For purists, the only Speedmasters worth embellishing the wrist are those that are linear descendents of the moon watch (the calibre 321/861/1861 progression), and such tastes are amply catered for with the limited edition Apollo 15 Anniversary model and the Speedmaster Professional range. But, for those who hankered for an automatic version that still offered some historical rub-off, the most recent options have been limited to models powered by the somewhat effete Piguet-based 33xx and 36xx calibres. The exception was the more strapping 3212.80.00 calibre1164 date range based on the famous Valjoux 7750 ‘tracteur, but that was superceded by the sissier calibre 3304 versions.
The Omega Speedmaster Moonwatch Chronograph Co-Axial calibre 9301 (seen above in the 18k orange gold iteration) adds muscle back into the automatic collection with a new in-house automatic movement that was designed from the bottom plate up for robustness and accuracy. This collection pays due homage to the famous design elements of the Professional – classic black dial, tachymeter and original hands – and blows the size of the watch out to a weapons-grade 44.25 mm. Not for the faint-hearted and likely to cause a back injury to anyone weighing less than 170 pounds, this piece is meant to be worn with a swagger.
Perhaps a fat wallet lodged in the right-hand back pocket will help owners of this new Super-Speedie maintain vertical equilibrium, because they will certainly need a sizeable stash to pay the $35,000.00 plus for the platinum version. The more reasonably priced stainless steel version will still dent the pocketbook at $7,000 dollars plus, with the ‘orange’ gold version priced in the middle.
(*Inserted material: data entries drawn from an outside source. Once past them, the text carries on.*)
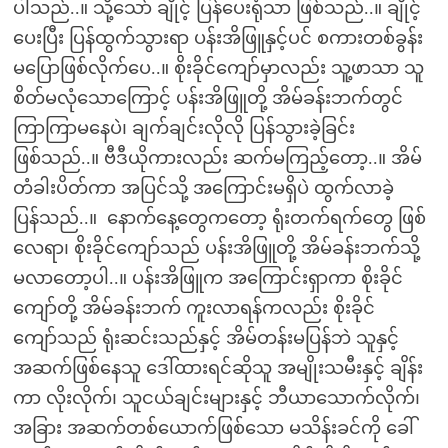
ပါသည်..။ သို့သော် ချိုင့် ပြန်ပေးရုံသာ ဖြစ်သည်..။ ချိုင့်
ပေးပြီး ပြန်ထွက်သွားရာ ပန်းအိဖြူနှင့်ပင် စကားတစ်ခွန်း
မပြောဖြစ်လိုက်ပေ..။ စိုးခိုင်ကျော်မှာလည်း သူ့ဖာသာ သူ
စိတ်မလုံသောကြောင့် ပန်းအိဖြူတို့ အိမ်ခန်းဘက်တွင်
ကြာကြာမနေပဲ၊ ချက်ချင်းလိုလို ပြန်သွားခဲ့ခြင်း
ဖြစ်သည်..။ ဗီဒီယိုကားလည်း ဆက်မကြည့်တော့..။ အိမ်
တံခါးပိတ်ကာ အပြင်သို့ အကြောင်းမရှိပဲ ထွက်လာခဲ့
ပြန်သည်..။ နောက်နေ့တွေကတော့ ရုံးတက်ရက်တွေ ဖြစ်
လေရာ၊ စိုးခိုင်ကျော်သည် ပန်းအိဖြူတို့ အိမ်ခန်းဘက်သို့
မလာတော့ပါ..။ ပန်းအိဖြူက အကြောင်းရှာကာ စိုးခိုင်
ကျော်တို့ အိမ်ခန်းဘက် ကူးလာရန်ကလည်း စိုးခိုင်
ကျော်သည် ရုံးဆင်းသည်နှင့် အိမ်တန်းမပြန်ဘဲ သူနှင့်
အဆက်ဖြစ်နေသူ ဒေါ်ထားရင်ဆိုသူ အမျိုးသမီးနှင့် ချိန်း
ကာ လိုးလိုက်၊ သူငယ်ချင်းများနှင့် ဘီယာသောက်လိုက်၊
အခြား အဆက်တစ်ယောက်ဖြစ်သော မသိန်းခင်ကို ခေါ်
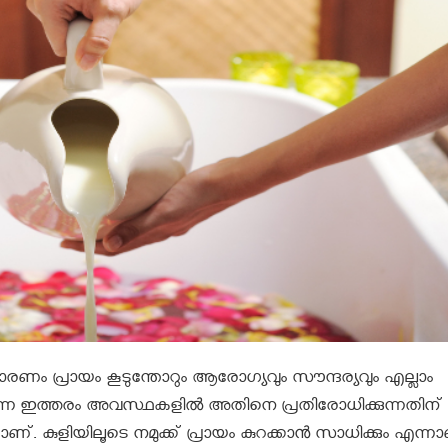
ാരണം പ്രായം കൂടുന്തോറും ആരോഗ്യവും സൗന്ദര്യവും എല്ലാം
ന്നെ ഇത്തരം അവസ്ഥകളിൽ അതിനെ പ്രതിരോധിക്കുന്നതിന്
്. കുളിയിലൂടെ നമുക്ക് പ്രായം കുറക്കാൻ സാധിക്കും എന്ന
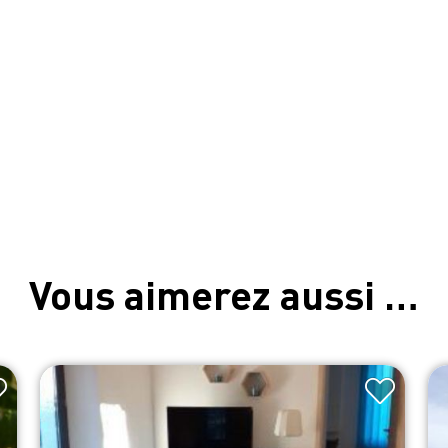
Vous aimerez aussi …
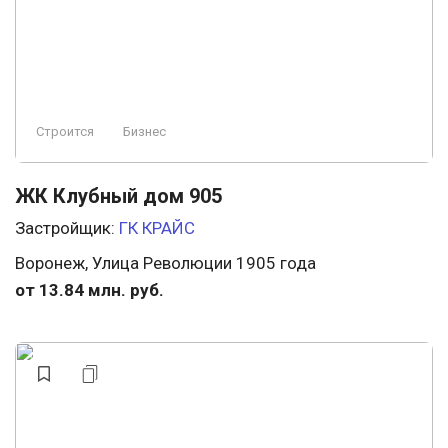
Строится
Бизнес
ЖК Клубный дом 905
Застройщик:
ГК КРАЙС
Воронеж, Улица Революции 1905 года
от 13.84 млн. руб.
So, what are you getting for your money? The answer is that you’re paying for twenty-first century movement that is one of the most technologically advanced machines currently in production: co-axial escapement, free-sprung balance, innovative column wheel and vertical clutch arrangement, silicon balance spring, new-age materials in some of the components, novel two subdial chronograph configuration, beautifully executed case, an upgraded bracelet that allows better adjustment when links are removed, a four year warranty and a COSC certified chronometer watch that promises to deliver outstanding reliability over a long period of time.